* **Information supplied**
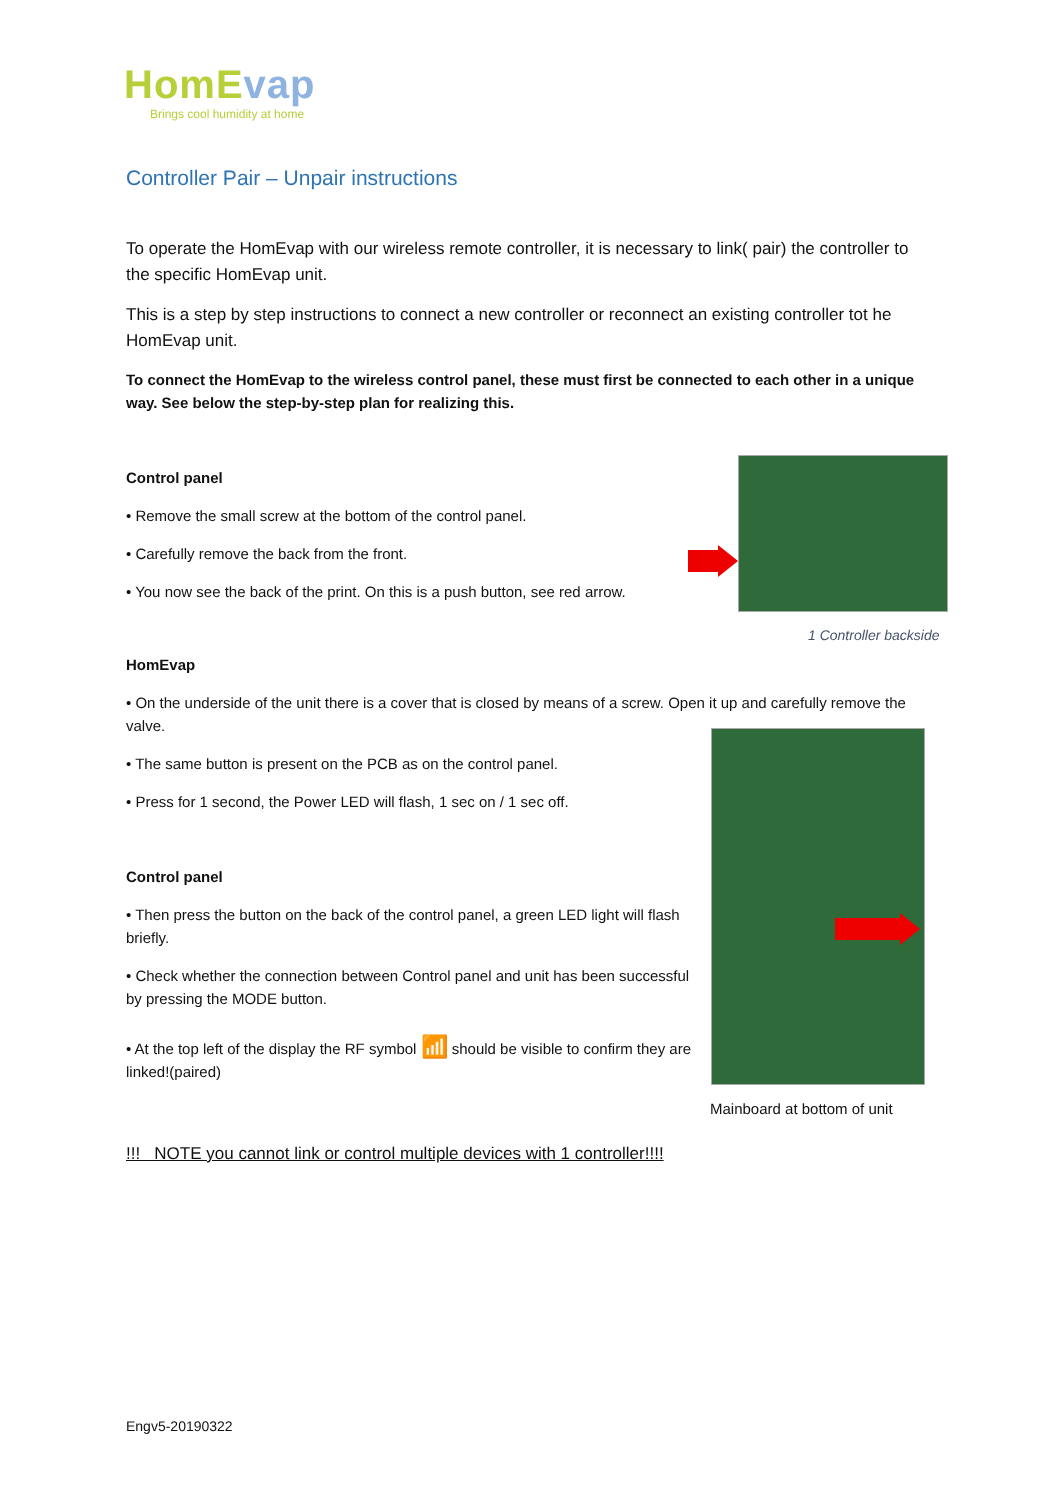HomEvap
Brings cool humidity at home
Controller Pair – Unpair instructions
To operate the HomEvap with our wireless remote controller, it is necessary to link( pair) the controller to the specific HomEvap unit.
This is a step by step instructions to connect a new controller or reconnect an existing controller tot he HomEvap unit.
To connect the HomEvap to the wireless control panel, these must first be connected to each other in a unique way. See below the step-by-step plan for realizing this.
Control panel
• Remove the small screw at the bottom of the control panel.
• Carefully remove the back from the front.
• You now see the back of the print. On this is a push button, see red arrow.
1 Controller backside
HomEvap
• On the underside of the unit there is a cover that is closed by means of a screw. Open it up and carefully remove the valve.
• The same button is present on the PCB as on the control panel.
• Press for 1 second, the Power LED will flash, 1 sec on / 1 sec off.
Control panel
• Then press the button on the back of the control panel, a green LED light will flash briefly.
• Check whether the connection between Control panel and unit has been successful by pressing the MODE button.
• At the top left of the display the RF symbol 📶 should be visible to confirm they are linked!(paired)
Mainboard at bottom of unit
!!! NOTE you cannot link or control multiple devices with 1 controller!!!!
Engv5-20190322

* **Task prompt**
The job is to return the listing above exactly, minus its pictures.

* **Expected answer**
HomEvap
Brings cool humidity at home
Controller Pair – Unpair instructions
To operate the HomEvap with our wireless remote controller, it is necessary to link( pair) the controller to the specific HomEvap unit.
This is a step by step instructions to connect a new controller or reconnect an existing controller tot he HomEvap unit.
To connect the HomEvap to the wireless control panel, these must first be connected to each other in a unique way. See below the step-by-step plan for realizing this.
Control panel
• Remove the small screw at the bottom of the control panel.
• Carefully remove the back from the front.
• You now see the back of the print. On this is a push button, see red arrow.
1 Controller backside
HomEvap
• On the underside of the unit there is a cover that is closed by means of a screw. Open it up and carefully remove the valve.
• The same button is present on the PCB as on the control panel.
• Press for 1 second, the Power LED will flash, 1 sec on / 1 sec off.
Control panel
• Then press the button on the back of the control panel, a green LED light will flash briefly.
• Check whether the connection between Control panel and unit has been successful by pressing the MODE button.
• At the top left of the display the RF symbol 📶 should be visible to confirm they are linked!(paired)
Mainboard at bottom of unit
!!! NOTE you cannot link or control multiple devices with 1 controller!!!!
Engv5-20190322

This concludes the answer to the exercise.